As their skills and experience increase, they will have the confidence to take on literature and nonfiction texts that broaden their reading experiences significantly. The teacher facilitates their continued growth as readers by designing appropriate reading assignments, organizing literature circles, and facilitating discussions of texts.
Fifth Graders will…
Continue to receive direct instruction in reading by working individually with teachers.
Be provided with opportunities to read for pleasure and for information.
Continue to build their vocabularies and increase the number of words they recognize.
Use this developed knowledge to find the meanings of new, unfamiliar words in addition to the use of dictionaries or encyclopedias.
React to what they have read through active discussions, written reflections, and through projects of choice.
Use a Language Arts journal to log their written responses to texts read in the classroom.
Write for multiple purposes throughout the year.
Write stories, informational compositions, letters, and extensions of literature studied in the classroom.
Learn to self-edit as well as serve as a peer-editor for their classmates.
MATHEMATICS
Cornerstone uses the Primary Mathematics curriculum. This curriculum is based on the Singapore Math curriculum and honors students’ thinking and ideas more than teaching a certain way to solve problems in math. Students will be given problems to engage with that can be attached to a real-world context to deepen understanding.
Fifth graders will work with:
Whole numbers into the billions through multiple different concepts.
Using fractions and decimals in calculation.
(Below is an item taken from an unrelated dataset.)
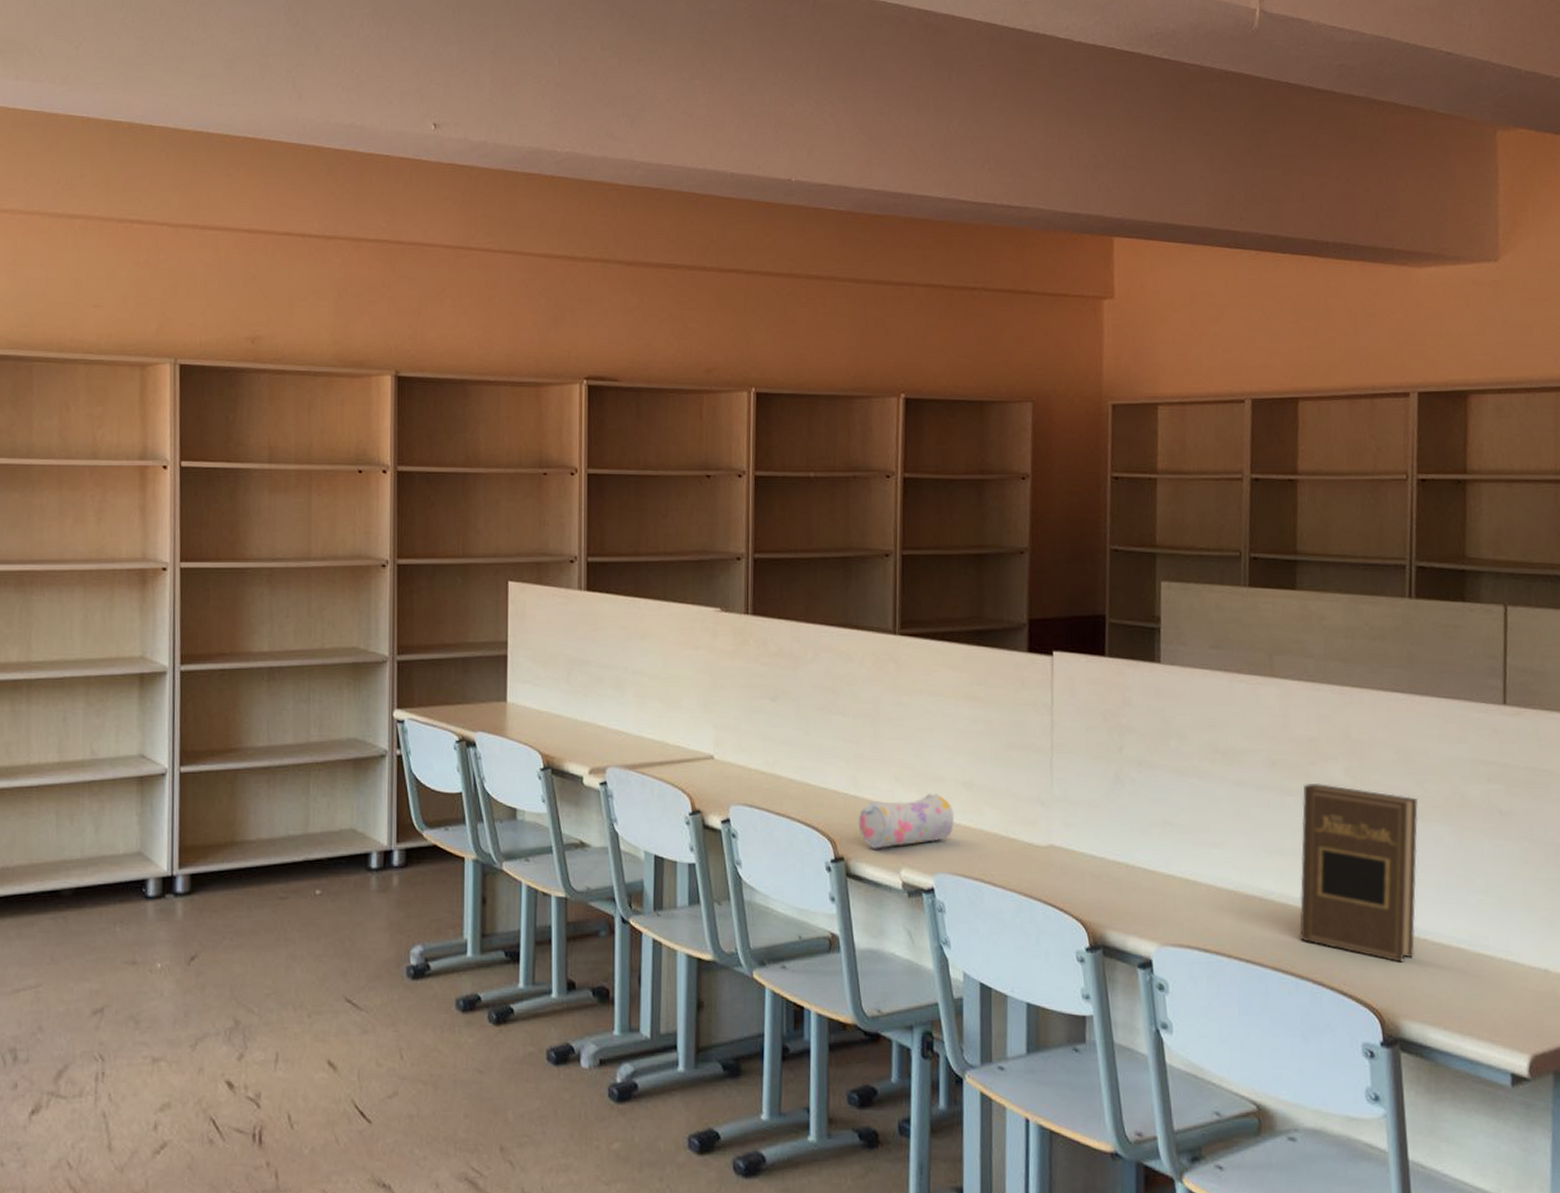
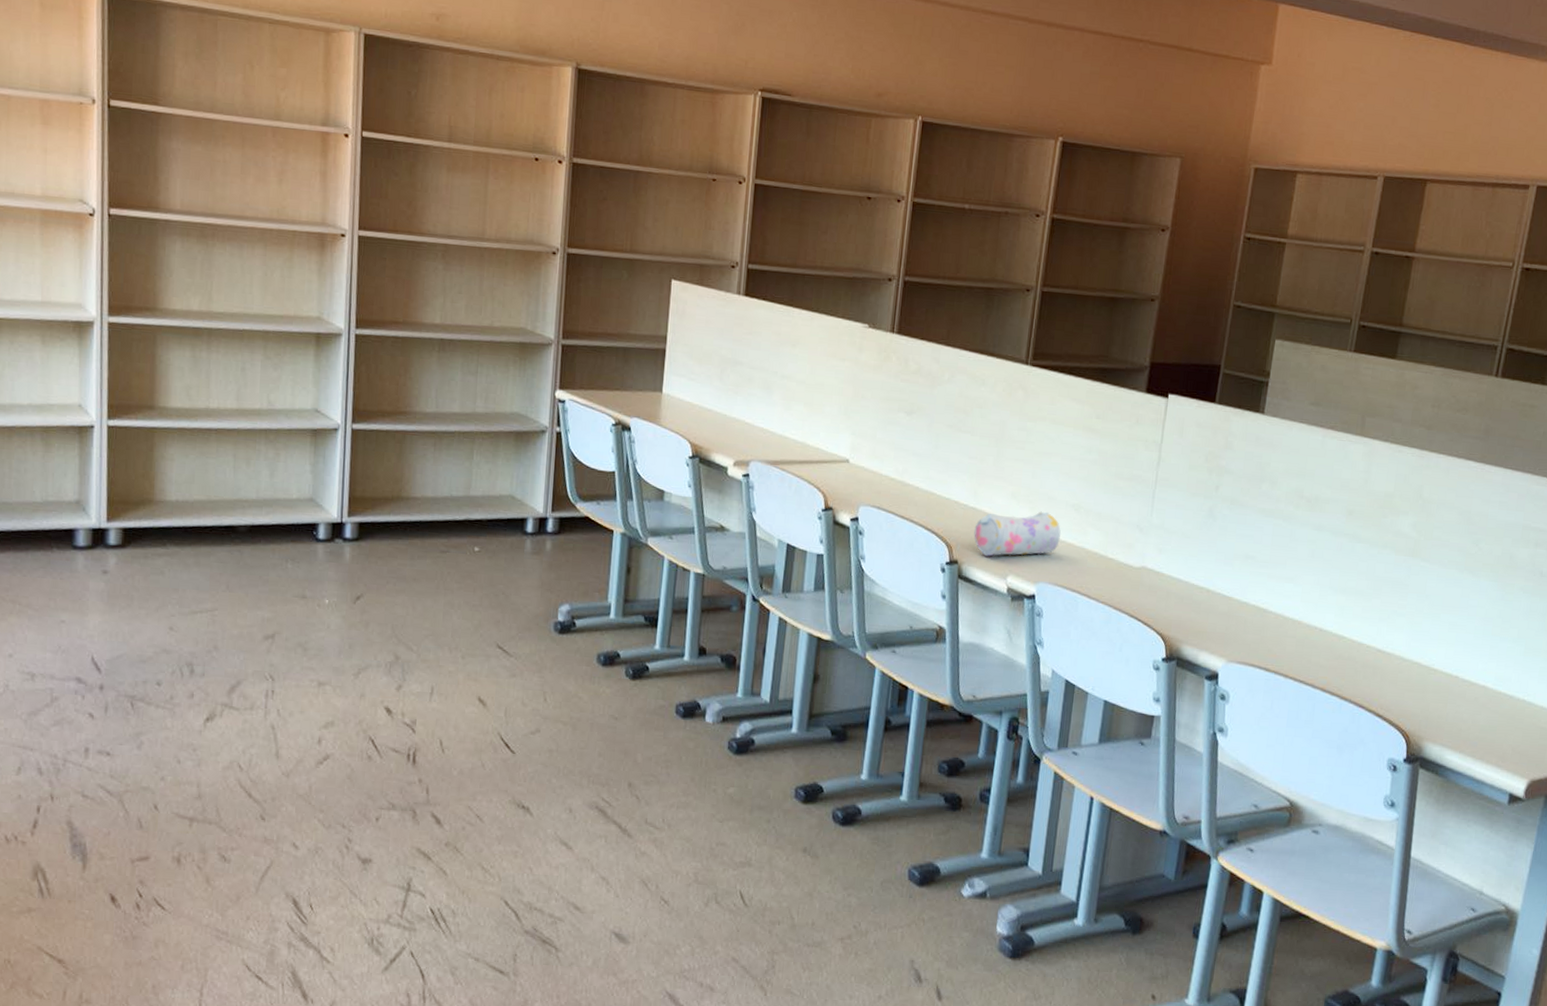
book: present [1299,782,1419,962] -> none [1349,533,1472,694]

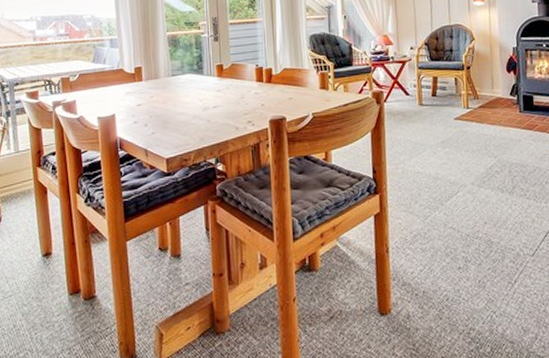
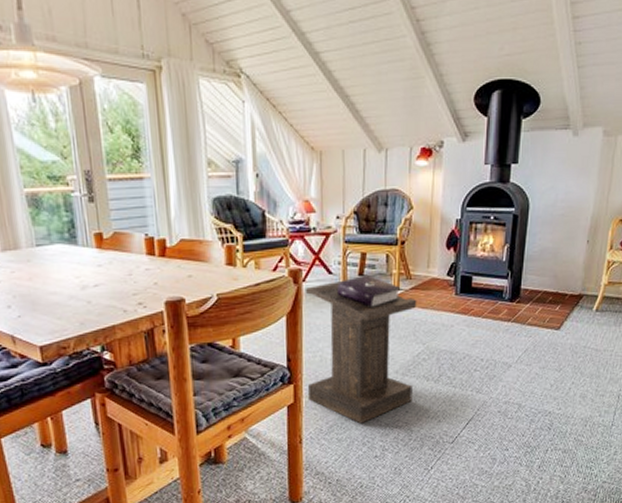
lectern: none [386,96,490,234] -> present [305,275,417,424]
Engage in geometric concepts like angles, area, surface area, and perimeter.
Percents, ratios, averages and rates, and other forms of data analysis.
SOCIAL STUDIES
Fifth graders learn about the history of the southeastern region of the United States through the lens of marginalized people.
Much of the focus throughout the year is:
On the history of the slave trade in the Americas.
Life on plantations.
The Civil War, the Civil Rights Movement, and how these relate to and/or affect current events in our region, country, and world.
Spending time with maps and atlases on a regular basis.
Develop maps of their own creation.
These studies are culminated each year with a tour of the southeast with a focus on the Civil Rights Movement that includes time in Selma, Alabama, Montgomery, Alabama, Tuskegee University, and Atlanta, Georgia. The focus of this trip is to see, smell, feel, and experience some significant historical locations that the students have learned about throughout the year.
SCIENCE
Everything is a part of and necessary to a larger whole. Topics of investigation in 5th grade include:
The nature of matter, energy and force and motion.
Using models and the scientific method to study and explain the process of nature.
Exploring and experimenting begin with a unit on circuits and energy and a trip to the MagLab.
To understand electricity, they study basic atomic structure.
Understanding energy consumption and their role as future engineers of renewable energy.
Fifth graders have developed the maturity to design and execute their own investigations.
The third part of the year is developed around the understanding of the structure and function of matter as well as the interdependent relationships in ecosystems.
Through gardening composting, and creating biobottles, students learn about the interactions between abiotic and biotic elements in a healthy ecosystem. This provides the foundation and structure for looking at life at a cellular level.